In a certain electronic transition in Hydrogen atom from an initial state to a final state, the difference of orbit radius is $8$ times the first Bohr radius. Which transition will satisfy the given condition?

• A. $7⟶1$
• B. $6⟶1$
• C. $5⟶1$
• D. $3⟶1$

Answer 1

Answer: (D)

$3⟶1$

Radius of $n^{th}$ bohr orbit $\Rightarrow r_n=\frac{n^2{h}^2}{4{\pi }^{2}mZ{e}^2}$

Given difference of bohr radius from initial to a final state. $d$ is $8$ times the first bohr radius.

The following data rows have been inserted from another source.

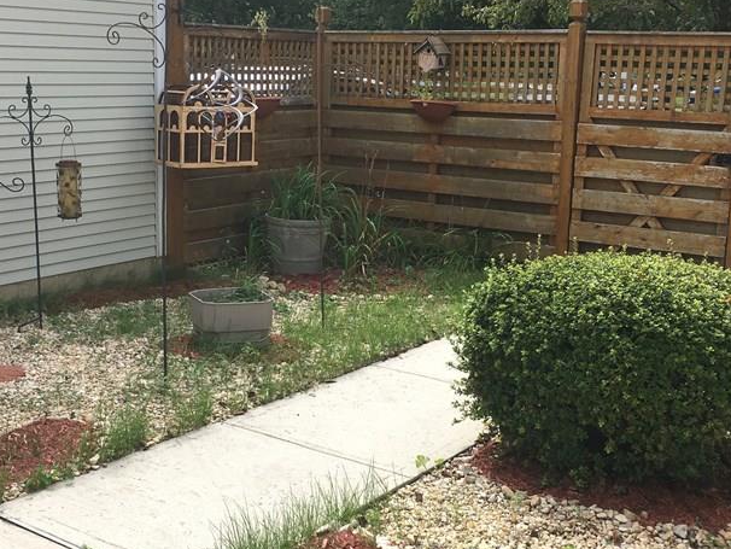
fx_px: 1035
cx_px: 328
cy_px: 256
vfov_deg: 29.7
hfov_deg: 38.9
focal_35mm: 49
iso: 25
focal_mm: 4.15
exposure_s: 1/884
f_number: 2.2
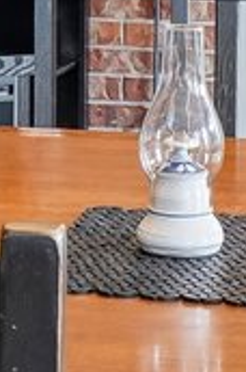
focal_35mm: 191
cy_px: -187
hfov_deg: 7.1
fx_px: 1966
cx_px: 15
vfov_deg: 10.4
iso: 400
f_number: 8
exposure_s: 1/15
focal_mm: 16
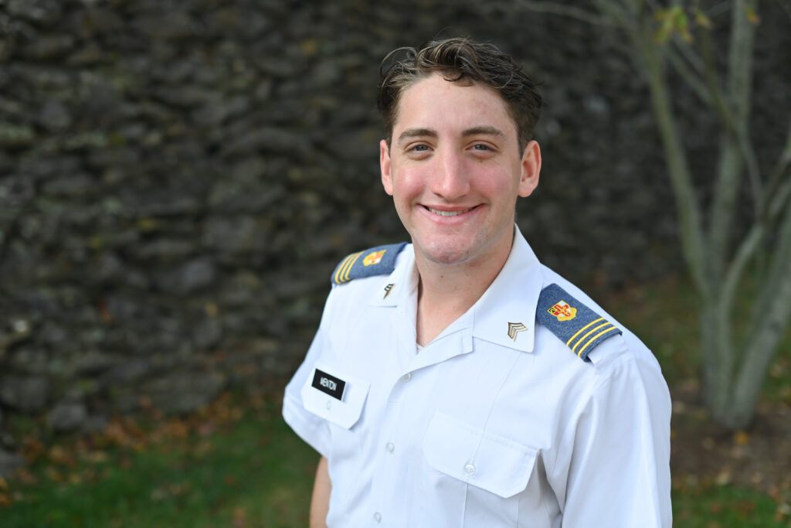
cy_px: 264
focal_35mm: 50
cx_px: 396
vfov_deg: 27.0
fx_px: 1099
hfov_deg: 39.6
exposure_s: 1/2000
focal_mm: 50
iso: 200
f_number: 2.8
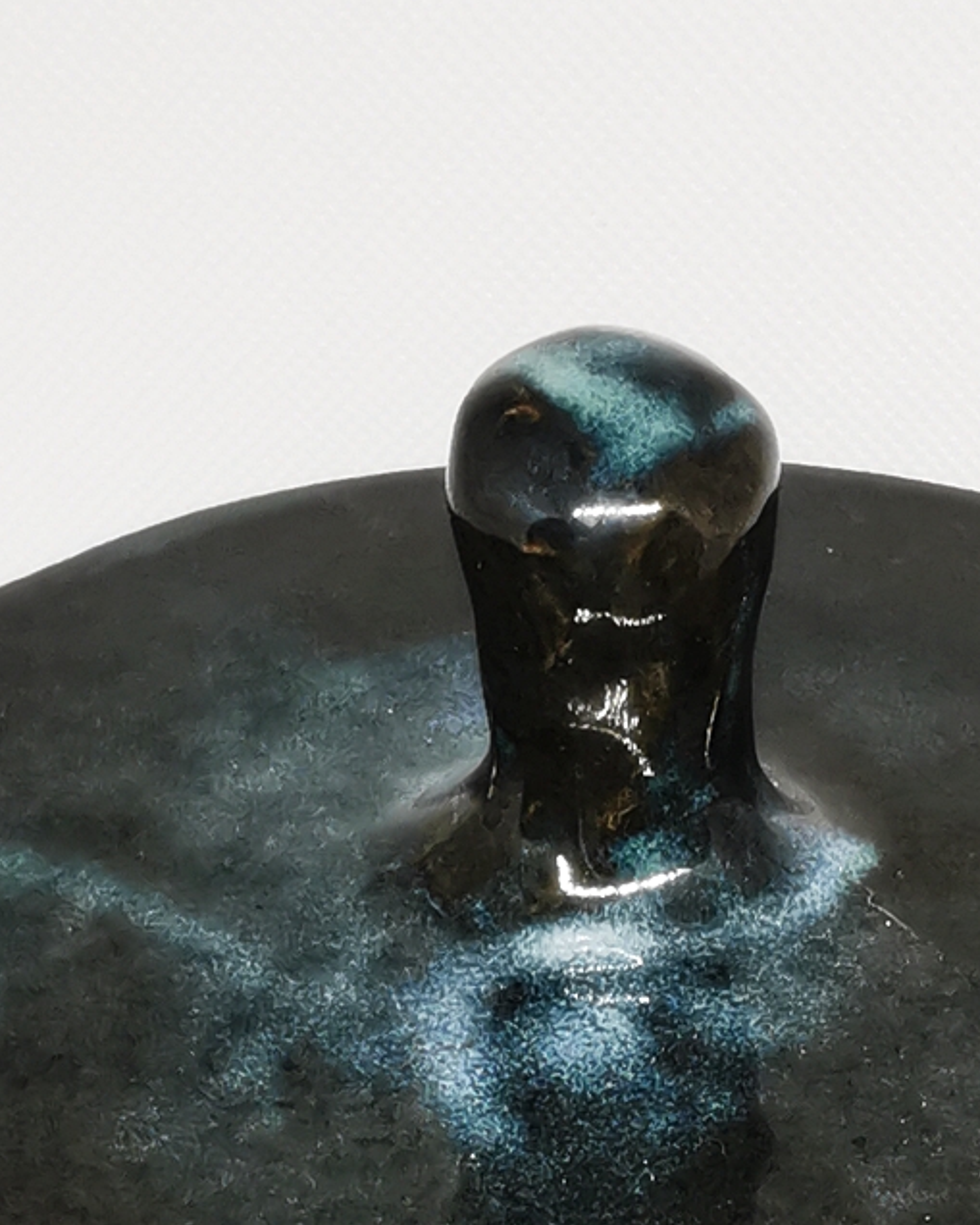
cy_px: 955
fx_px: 2537
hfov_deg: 21.8
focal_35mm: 70
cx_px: 608
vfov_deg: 26.7
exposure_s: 1/50
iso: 125
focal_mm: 2.26
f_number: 2.2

Let initial state be $n_1$ and final state be $n_2$

$r_{n_2}=\frac{n_2^2{h}^2}{4{\pi }^{2}mZ{e}^2}....\left(i\right)$

$r_{n_1}=\frac{n_1^2{h}^2}{4{\pi }^{2}mZ{e}^2}....\left(ii\right)$

$r_{n_2}-r_{n_1}=\frac{8h^2}{4{\pi }^{2}mZ{e}^2}$

From (i) and (ii),

$n_2^2-n_1^2=8$

So, only tranisition $3\to 1$ satisfied the given condition.